Text of Letter (PDF)

Washington (November 2, 2023) – Senator Edward J. Markey (D-Mass.) joined Senators Elizabeth Warren (D-Mass.), Tammy Duckworth (D-Ill.), Ben Ray Luján (D-N.M.), Peter Welch (D-Vt.), Richard Blumenthal (D-Conn.), Mazie Hirono (D-Hawaii), and Bernie Sanders (I-Vt.) in sending a letter to Secretary of the Department of Homeland Security (DHS) Alejandro Mayorkas and U.S. Citizenship and Immigration Services (USCIS) Director Ur Jaddou, commending DHS for the steps it has taken to expand access to employment authorization documents (EADs) for eligible noncitizens, and laying out several policy proposals to help address issues with EADs. 

“Expediting EADs for eligible individuals is essential to allowing new arrivals to enter the formal labor market, gain financial independence, and better support themselves and their families. We represent states that are fully committed to welcoming new arrivals. And we are working to pass long-overdue reforms to our immigration system, including bipartisan legislation to shorten the statutory 180-day waiting period before asylum seekers can obtain an EAD. But to ensure that all eligible individuals receive employment authorization in a timely manner, we ask that the administration make critical policy fixes to eliminate unnecessary barriers preventing new arrivals from working legally even when they should be eligible to do so,” wrote the senators. 
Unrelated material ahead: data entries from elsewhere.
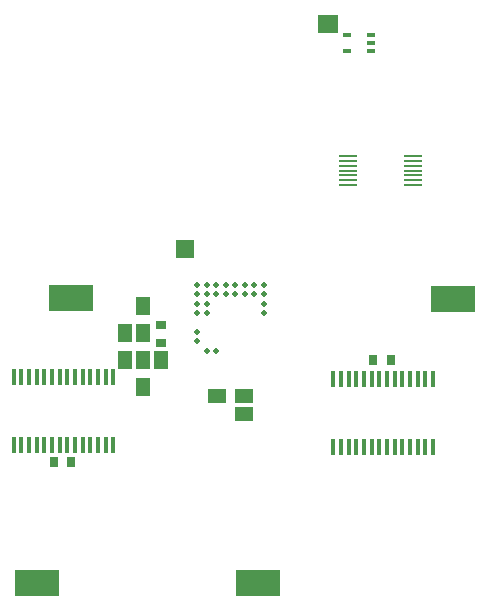
<source format=gtp>
%FSLAX25Y25*%
%MOIN*%
G70*
G01*
G75*
G04 Layer_Color=8421504*
%ADD10C,0.01155*%
%ADD11C,0.01150*%
%ADD12R,0.07087X0.06299*%
%ADD13C,0.02000*%
%ADD14R,0.01378X0.05512*%
%ADD15R,0.15000X0.08500*%
%ADD16R,0.02756X0.01575*%
%ADD17R,0.03543X0.02756*%
%ADD18R,0.06496X0.00984*%
%ADD19R,0.06496X0.00984*%
%ADD20R,0.06000X0.06000*%
%ADD21R,0.02756X0.03543*%
%ADD22R,0.05000X0.06000*%
%ADD23R,0.06000X0.05000*%
%ADD24C,0.02500*%
%ADD25C,0.00448*%
%ADD26C,0.00403*%
%ADD27C,0.00500*%
%ADD28C,0.00807*%
%ADD29C,0.00500*%
%ADD30C,0.00669*%
%ADD31C,0.00800*%
%ADD32C,0.00400*%
%ADD33C,0.02000*%
%ADD34C,0.00600*%
%ADD35R,0.05906X0.05906*%
%ADD36C,0.05906*%
%ADD37C,0.14000*%
%ADD38C,0.07400*%
%ADD39P,0.08352X4X152.0*%
%ADD40P,0.08352X4X298.0*%
%ADD41C,0.05000*%
%ADD42R,0.02362X0.03740*%
%ADD43C,0.03000*%
%ADD44C,0.04000*%
%ADD45P,0.02165X8X22.5*%
%ADD46R,0.03740X0.02362*%
%ADD47C,0.05200*%
%ADD48R,0.05200X0.05200*%
%ADD49R,0.03937X0.03937*%
%ADD50C,0.03937*%
G04:AMPARAMS|DCode=51|XSize=78.74mil|YSize=78.74mil|CornerRadius=19.69mil|HoleSize=0mil|Usage=FLASHONLY|Rotation=0.000|XOffset=0mil|YOffset=0mil|HoleType=Round|Shape=RoundedRectangle|*
%AMROUNDEDRECTD51*
21,1,0.07874,0.03937,0,0,0.0*
21,1,0.03937,0.07874,0,0,0.0*
1,1,0.03937,0.01969,-0.01969*
1,1,0.03937,-0.01969,-0.01969*
1,1,0.03937,-0.01969,0.01969*
1,1,0.03937,0.01969,0.01969*
%
%ADD51ROUNDEDRECTD51*%
%ADD52C,0.03500*%
%ADD53R,0.05200X0.05200*%
%ADD54R,0.02000X0.02000*%
%ADD55C,0.13000*%
%ADD56C,0.01800*%
%ADD57C,0.04000*%
%ADD58C,0.05543*%
%ADD59C,0.14800*%
%ADD60C,0.08200*%
%ADD61C,0.05500*%
G04:AMPARAMS|DCode=62|XSize=68mil|YSize=68mil|CornerRadius=0mil|HoleSize=0mil|Usage=FLASHONLY|Rotation=0.000|XOffset=0mil|YOffset=0mil|HoleType=Round|Shape=Relief|Width=10mil|Gap=10mil|Entries=4|*
%AMTHD62*
7,0,0,0.06800,0.04800,0.01000,45*
%
%ADD62THD62*%
%ADD63C,0.04500*%
%ADD64C,0.02800*%
G04:AMPARAMS|DCode=65|XSize=40mil|YSize=40mil|CornerRadius=0mil|HoleSize=0mil|Usage=FLASHONLY|Rotation=0.000|XOffset=0mil|YOffset=0mil|HoleType=Round|Shape=Relief|Width=6mil|Gap=8mil|Entries=4|*
%AMTHD65*
7,0,0,0.04000,0.02400,0.00600,45*
%
%ADD65THD65*%
G04:AMPARAMS|DCode=66|XSize=52mil|YSize=52mil|CornerRadius=0mil|HoleSize=0mil|Usage=FLASHONLY|Rotation=0.000|XOffset=0mil|YOffset=0mil|HoleType=Round|Shape=Relief|Width=6mil|Gap=8mil|Entries=4|*
%AMTHD66*
7,0,0,0.05200,0.03600,0.00600,45*
%
%ADD66THD66*%
%ADD67C,0.05800*%
G04:AMPARAMS|DCode=68|XSize=20mil|YSize=20mil|CornerRadius=0mil|HoleSize=0mil|Usage=FLASHONLY|Rotation=0.000|XOffset=0mil|YOffset=0mil|HoleType=Round|Shape=Relief|Width=4mil|Gap=3mil|Entries=4|*
%AMTHD68*
7,0,0,0.02000,0.01400,0.00400,45*
%
%ADD68THD68*%
%ADD69C,0.04913*%
%ADD70C,0.07315*%
%ADD71C,0.04200*%
%ADD72C,0.11600*%
%ADD73C,0.01297*%
%ADD74C,0.00918*%
%ADD75C,0.00390*%
%ADD76R,0.07874X0.08661*%
%ADD77R,0.06000X0.06000*%
%ADD78C,0.01500*%
G04:AMPARAMS|DCode=79|XSize=98mil|YSize=98mil|CornerRadius=0mil|HoleSize=0mil|Usage=FLASHONLY|Rotation=0.000|XOffset=0mil|YOffset=0mil|HoleType=Round|Shape=Relief|Width=10mil|Gap=10mil|Entries=4|*
%AMTHD79*
7,0,0,0.09800,0.07800,0.01000,45*
%
%ADD79THD79*%
%ADD80R,0.07874X0.08661*%
%ADD81R,0.09252X0.12205*%
%ADD82R,0.06299X0.06693*%
%ADD83R,0.06299X0.06693*%
%ADD84C,0.01000*%
%ADD85C,0.00375*%
%ADD86R,0.02000X0.01000*%
%ADD87R,0.07000X0.19000*%
%ADD88R,0.01000X0.14000*%
%ADD89R,0.05000X0.15000*%
%ADD90R,0.02000X0.01500*%
%ADD91R,0.06000X0.03500*%
%ADD92R,0.00500X0.01500*%
%ADD93R,0.01500X0.03000*%
%ADD94R,0.07500X0.26000*%
%ADD95R,0.02362X0.03740*%
%ADD96R,0.02362X0.03740*%
%ADD97R,0.02362X0.03740*%
%ADD98R,0.02362X0.03740*%
%ADD99R,0.03740X0.02362*%
%ADD100R,0.03740X0.02362*%
%ADD101R,0.06000X0.02760*%
%ADD102R,0.02107X0.03100*%
%ADD103R,0.05000X0.14260*%
%ADD104R,0.01000X0.13760*%
%ADD105R,0.02000X0.02000*%
%ADD106C,0.00984*%
%ADD107C,0.00787*%
%ADD108C,0.00394*%
%ADD109C,0.01200*%
D12*
X277028Y311288D02*
D03*
D13*
X239878Y202402D02*
D03*
X236729D02*
D03*
X233579Y205551D02*
D03*
Y208701D02*
D03*
X255626Y215000D02*
D03*
Y218150D02*
D03*
X233579D02*
D03*
X236729D02*
D03*
X233579Y221299D02*
D03*
Y224449D02*
D03*
X239878D02*
D03*
Y221299D02*
D03*
X252477D02*
D03*
Y224449D02*
D03*
X246178D02*
D03*
Y221299D02*
D03*
X236729Y224449D02*
D03*
X243028D02*
D03*
X249327D02*
D03*
X255626D02*
D03*
X236729Y221299D02*
D03*
X243028D02*
D03*
X249327D02*
D03*
X255626D02*
D03*
X233579Y215000D02*
D03*
X236729D02*
D03*
D14*
X312129Y170462D02*
D03*
X309570D02*
D03*
X307010D02*
D03*
X304451D02*
D03*
X301892D02*
D03*
X299333D02*
D03*
X296774D02*
D03*
X294215D02*
D03*
X291656D02*
D03*
X289097D02*
D03*
X286538D02*
D03*
X283979D02*
D03*
X281419D02*
D03*
X278860D02*
D03*
Y193100D02*
D03*
X281419D02*
D03*
X283978D02*
D03*
X286537D02*
D03*
X289097D02*
D03*
X291656D02*
D03*
X294215D02*
D03*
X296774D02*
D03*
X299333D02*
D03*
X301892D02*
D03*
X304451D02*
D03*
X307010D02*
D03*
X309569D02*
D03*
X312128D02*
D03*
X172328Y170900D02*
D03*
X174887D02*
D03*
X177446D02*
D03*
X180005D02*
D03*
X182564D02*
D03*
X185123D02*
D03*
X187682D02*
D03*
X190241D02*
D03*
X192800D02*
D03*
X195360D02*
D03*
X197919D02*
D03*
X200478D02*
D03*
X203037D02*
D03*
X205596D02*
D03*
Y193538D02*
D03*
X203037D02*
D03*
X200478D02*
D03*
X197918D02*
D03*
X195359D02*
D03*
X192800D02*
D03*
X190241D02*
D03*
X187682D02*
D03*
X185123D02*
D03*
X182564D02*
D03*
X180005D02*
D03*
X177446D02*
D03*
X174887D02*
D03*
X172327D02*
D03*
D15*
X180128Y125100D02*
D03*
X253628D02*
D03*
X318828Y219600D02*
D03*
X191528Y220000D02*
D03*
D16*
X283493Y307559D02*
D03*
X291563D02*
D03*
X283493Y302441D02*
D03*
X291563D02*
D03*
Y305000D02*
D03*
D17*
X221528Y205047D02*
D03*
Y210953D02*
D03*
D18*
X283603Y267224D02*
D03*
X305453D02*
D03*
Y257776D02*
D03*
D19*
X283603Y265650D02*
D03*
Y264075D02*
D03*
Y262500D02*
D03*
Y260925D02*
D03*
Y259350D02*
D03*
Y257776D02*
D03*
X305453Y265650D02*
D03*
Y264075D02*
D03*
Y262500D02*
D03*
Y260925D02*
D03*
Y259350D02*
D03*
D20*
X229528Y236500D02*
D03*
D21*
X191581Y165400D02*
D03*
X185675D02*
D03*
X292175Y199400D02*
D03*
X298081D02*
D03*
D22*
X215528Y208500D02*
D03*
Y217500D02*
D03*
X209528Y199500D02*
D03*
Y208500D02*
D03*
X215528Y199500D02*
D03*
Y190500D02*
D03*
X221528Y199500D02*
D03*
D23*
X249028Y187500D02*
D03*
X240028D02*
D03*
X249028Y181500D02*
D03*
M02*

</source>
Too often, new arrivals who are eligible to receive authorization to work in the United States encounter obstacles and delays in doing so. Asylum seekers are delayed by the statutory 180-day asylum EAD clock, which requires them to wait a minimum of 6 months after submitting an asylum application before they can be issued an EAD. Many asylum seekers and other noncitizens are further delayed by the processing backlog of USCIS: some wait upwards of 12-18 months for their EAD applications (Form I-765) to be processed due to USCIS’s backlog of nearly 1.6 million unprocessed EAD applications. New arrivals also often face delays in even entering the pipeline to seek an EAD due to barriers to submitting their applications, including cost and language barriers, among others; only 16% of work-eligible CBP One app parolees had even applied for work authorization as of late August 2023. 

“The Department has significantly shortened wait times over the past year and recently committed to further shortening certain wait times. For example, for asylum seekers’ initial work permit applications, the median EAD processing time dropped from nine months in FY2022 to two months in FY2023, and USCIS is working to reduce EAD wait times for certain parolees from 90 days to 30 days,” continued the senators. 

However, the senators noted that additional action to fix the EAD system is necessary. They proposed several other critical fixes to the EAD crisis that DHS can implement without congressional action. The senators suggested a set of proposals that would help to: (1) facilitate speedier submission of EAD applications (including by reducing the number of new arrivals subject to the asylum EAD clock), (2) reduce the number of new arrivals who must file EAD applications at all, (3) authorize certain new arrivals to work while their applications are being processed, and (4) expedite USCIS’s processing of EAD applications.

The senators laid out six urgent priorities that DHS could implement now, without the need for notice-and-comment rulemaking: 

  1. Issue provisional employment authorizations to eligible new arrivals who submit EAD applications. 
  2. Continue the 540-day automatic extension period for EAD renewals.
  3. Eliminate the EAD application filing fee for certain parolees. 
  4. Increase USCIS’s access to information already collected from new arrivals by U.S. Customs and Border Patrol (CBP), to eliminate redundancies. 
  5. Make the I-765 and the corresponding instructions simpler, clearer, and available in other languages (including Spanish and Haitian Creole). 
  6. Ensure that applicants for Temporary Protected Status (TPS) receive timely adjudication of their prima facie eligibility and are issued the corresponding EADs while their TPS applications are pending.

The senators then laid out additional proposals, some of which would require rulemaking or additional exploration: 

  1. Automatically authorize certain parolees to work incident to parole via rulemaking.
  2.  Re-parole those whose periods of parole expired before they could receive an EAD. 
  3. Automatically renew EADs upon re-parole. 
  4. Eliminate the regulatory 150-day asylum EAD clock and the pause on running the clock for applicant-caused delays. 
  5. Re-designate Nicaragua and Haiti for TPS status. 
  6. Prioritize technological improvements to USCIS’s automated systems for processing EAD applications. 

“The byzantine EAD system has, for too long, caused real-world harm for newly arriving families. The changes above are just examples of the many steps DHS could take to help protect new arrivals from those harms, while also alleviating the burden on our states and their citizens. We appreciate your attention to this important matter,” concluded the senators.